En síntesis: leer este libro es adentrarse en imágenes complejas y simples a la vez, que encierran una profunda comprensión del mundo. Imágenes poderosas, que subvierten el orden establecido. Es la oportunidad de contemplar una constelación de poemas que contienen la sabiduría de comprender, en carne propia, que adentro es afuera, como es arriba como es abajo
El texto termina así con una plegaria del fin del mundo, poema que abraza el dolor de la tierra herida, llamándonos a tomar conciencia de dónde estamos paradas. Cuando se ha roto el equilibrio afuera, y nombrar la realidad es un ejercicio complejo, las palabras se pronuncian desde un terreno instintivo. Marcando territorio como lo hacen los animales, de manera sutil: con orina, con fluidos corporales, con un mordisco que no deja los dientes marcados. Constatando la vida para celebrarla, reconociendo su violencia y su daño. Así como celebro hoy que este segundo poemario de Natalia Figueroa haya llegado a mis manos cuando ya ha tomado una forma hermosa, producto de un trabajo artesanal, acompañado de las ilustraciones de Constanza Sánchez López, convirtiéndose la poesía en un tejido interdisciplinario. El trabajo de la artista está en diálogo y le otorga más belleza al poemario. Las xilografías, que dan ganas de colgar en la habitación, dan fuerza a estos versos poderosos, que nos susurran los misterios de la naturaleza y de la vida que se despliega en ella, tomando el acto creativo de la escritura poética el cuerpo de un objeto mágico, que todes deberían tener en sus bibliotecas.
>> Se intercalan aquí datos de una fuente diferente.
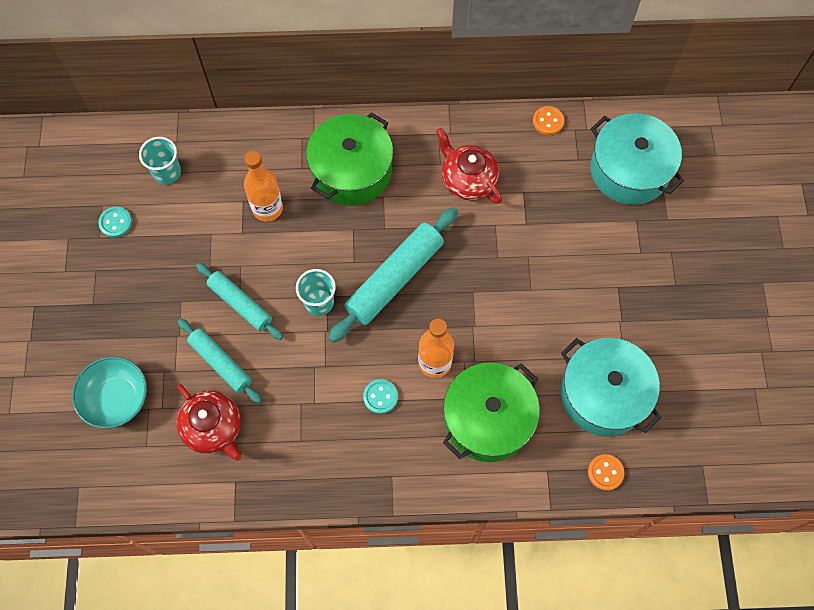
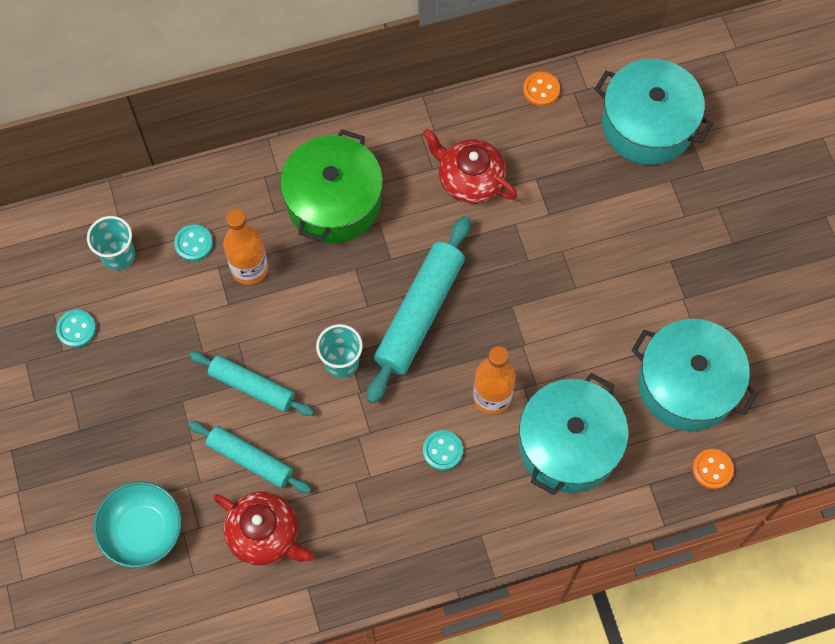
camera: 15 degrees left, 0 degrees up
(229, 177) = (193, 243): none -> turquoise button
(488, 419) = (568, 444): green pot -> turquoise pot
Begoña Ugalde. Estudió en literatura Hispánica en la Universidad de Chile y Máster en Creación Literaria de la UPF. Ha publicado los poemarios El cielo de los animales (La calle Passy 061, 2010), La virgen de las Antenas (Cuneta, 2011), Lunares (Pez Espiral, 2016), Poemas sobre mi normalidad (Ril ediciones, 2018), La Fiesta Vacía (Tege Libros, 2019). Además, es autora de obras teatrales, entre las que destacan Fuegos artificiales, Temporada baja, Yo nunca nunca, Lengua materna, Cadena de frío y Toma. Su última publicación es el conjunto de cuentos Es lo que hay (Alfaguara, 2021).